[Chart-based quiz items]
# # # #

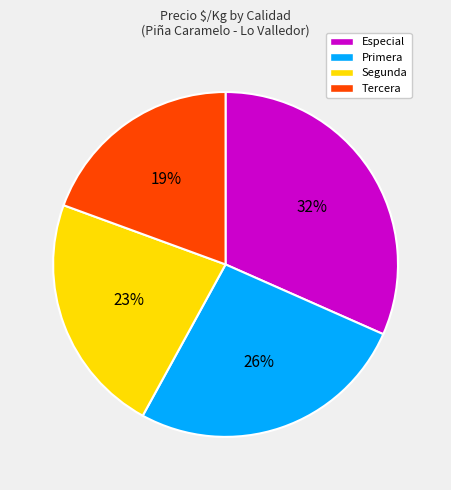

Between Especial and Primera, which is larger?

Especial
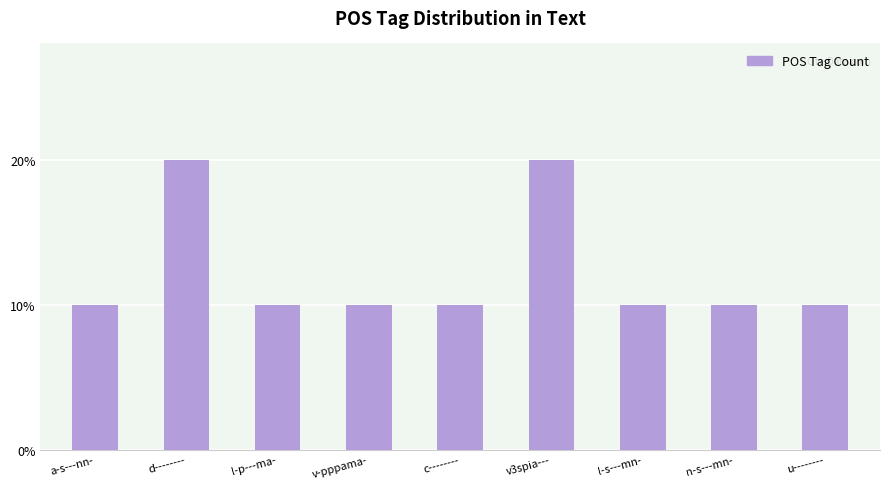

The value at u-------- is 1. True or false?

False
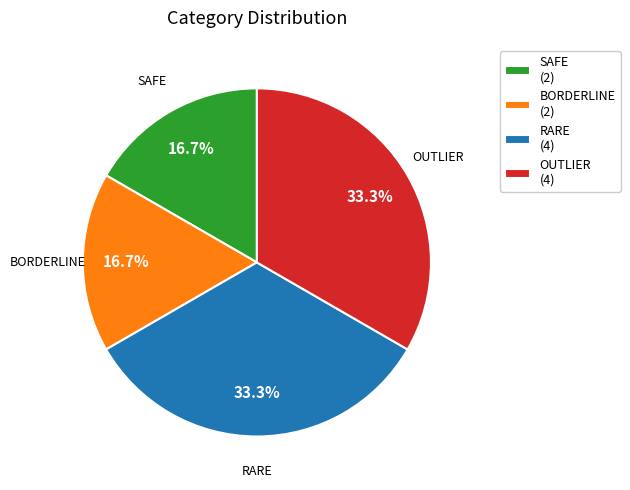

True or false: RARE accounts for 1% of the total.

False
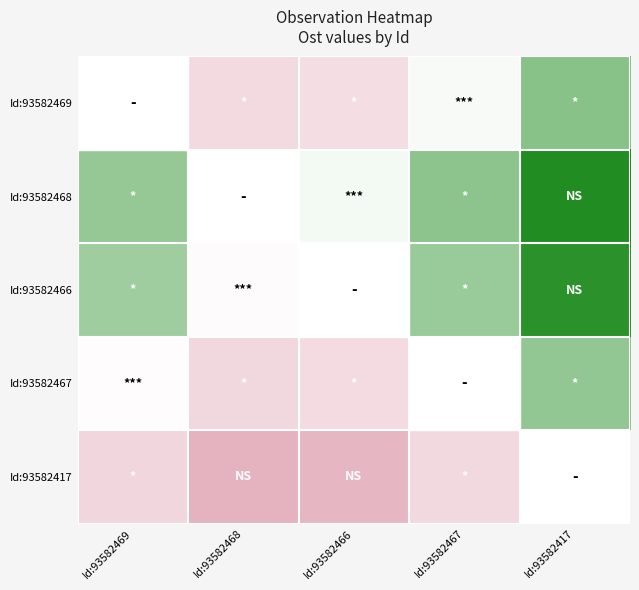

Which category has the highest value across all series?

Id:93582417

# # # #

Update the entries above by replacing "category" with "group" and leaving everything else unchanged. Omit the pictures.

Answer to the exercise -
Between Especial and Primera, which is larger?

Especial

The value at u-------- is 1. True or false?

False

True or false: RARE accounts for 1% of the total.

False

Which group has the highest value across all series?

Id:93582417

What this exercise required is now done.